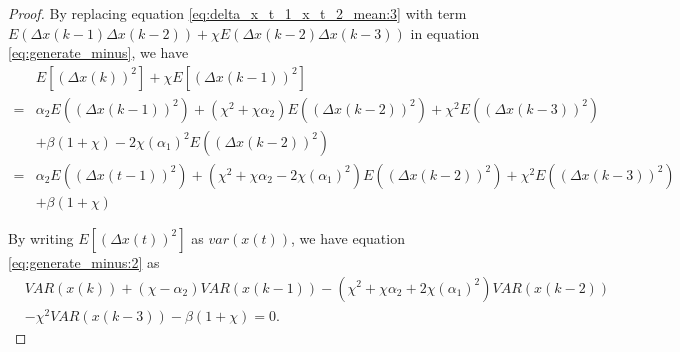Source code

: \begin{proof}
By replacing equation \eqref{eq:delta_x_t_1_x_t_2_mean:3} with term $  E( \Delta x(k-1) \Delta x(k-2) ) + \chi E( \Delta x(k-2) \Delta x(k-3) )  $ in equation \eqref{eq:generate_minus}, we have
\begin{equation}
\label{eq:generate_minus:2}
\begin{aligned}
& E[ (\Delta x(k))^{2} ] + \chi E[ (\Delta x(k-1))^{2} ] \\
= & \alpha_{2} E( ( \Delta x(k-1) )^{2} ) + ( \chi^{2} + \chi \alpha_{2} ) E( ( \Delta x(k-2) )^{2} ) + \chi^{2} E( ( \Delta x(k-3) )^{2} ) \\
& + \beta (1 + \chi ) - 2 \chi ( \alpha_{1} )^{2}   E( ( \Delta x(k-2) )^{2} ) \\
= & \alpha_{2} E( ( \Delta x(t-1) )^{2} ) + ( \chi^{2} + \chi \alpha_{2} - 2 \chi ( \alpha_{1} )^{2} ) E( ( \Delta x(k-2) )^{2} ) + \chi^{2} E( ( \Delta x(k-3) )^{2} ) \\
& + \beta (1 + \chi ) 
\end{aligned}
\end{equation}

By writing $ E[ (\Delta x(t))^{2} ] $ as $ var(x(t)) $, we have equation \eqref{eq:generate_minus:2} as
\begin{equation}
\label{eq:generate_minus:3}
\begin{aligned}
& VAR(x(k)) + (\chi - \alpha_{2} ) VAR(x(k-1)) - ( \chi^{2} + \chi \alpha_{2} + 2 \chi ( \alpha_{1} )^{2} ) VAR(x(k-2)) \\
& - \chi^{2} VAR(x(k-3)) - \beta (1 + \chi ) = 0.
\end{aligned}
\end{equation}


\end{proof}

+ + + + +

* **Work to be completed**: Write out each entry exactly as given, omitting any picture.

* **Answer space**:
Source code

: \begin{proof}
By replacing equation \eqref{eq:delta_x_t_1_x_t_2_mean:3} with term $  E( \Delta x(k-1) \Delta x(k-2) ) + \chi E( \Delta x(k-2) \Delta x(k-3) )  $ in equation \eqref{eq:generate_minus}, we have
\begin{equation}
\label{eq:generate_minus:2}
\begin{aligned}
& E[ (\Delta x(k))^{2} ] + \chi E[ (\Delta x(k-1))^{2} ] \\
= & \alpha_{2} E( ( \Delta x(k-1) )^{2} ) + ( \chi^{2} + \chi \alpha_{2} ) E( ( \Delta x(k-2) )^{2} ) + \chi^{2} E( ( \Delta x(k-3) )^{2} ) \\
& + \beta (1 + \chi ) - 2 \chi ( \alpha_{1} )^{2}   E( ( \Delta x(k-2) )^{2} ) \\
= & \alpha_{2} E( ( \Delta x(t-1) )^{2} ) + ( \chi^{2} + \chi \alpha_{2} - 2 \chi ( \alpha_{1} )^{2} ) E( ( \Delta x(k-2) )^{2} ) + \chi^{2} E( ( \Delta x(k-3) )^{2} ) \\
& + \beta (1 + \chi ) 
\end{aligned}
\end{equation}

By writing $ E[ (\Delta x(t))^{2} ] $ as $ var(x(t)) $, we have equation \eqref{eq:generate_minus:2} as
\begin{equation}
\label{eq:generate_minus:3}
\begin{aligned}
& VAR(x(k)) + (\chi - \alpha_{2} ) VAR(x(k-1)) - ( \chi^{2} + \chi \alpha_{2} + 2 \chi ( \alpha_{1} )^{2} ) VAR(x(k-2)) \\
& - \chi^{2} VAR(x(k-3)) - \beta (1 + \chi ) = 0.
\end{aligned}
\end{equation}


\end{proof}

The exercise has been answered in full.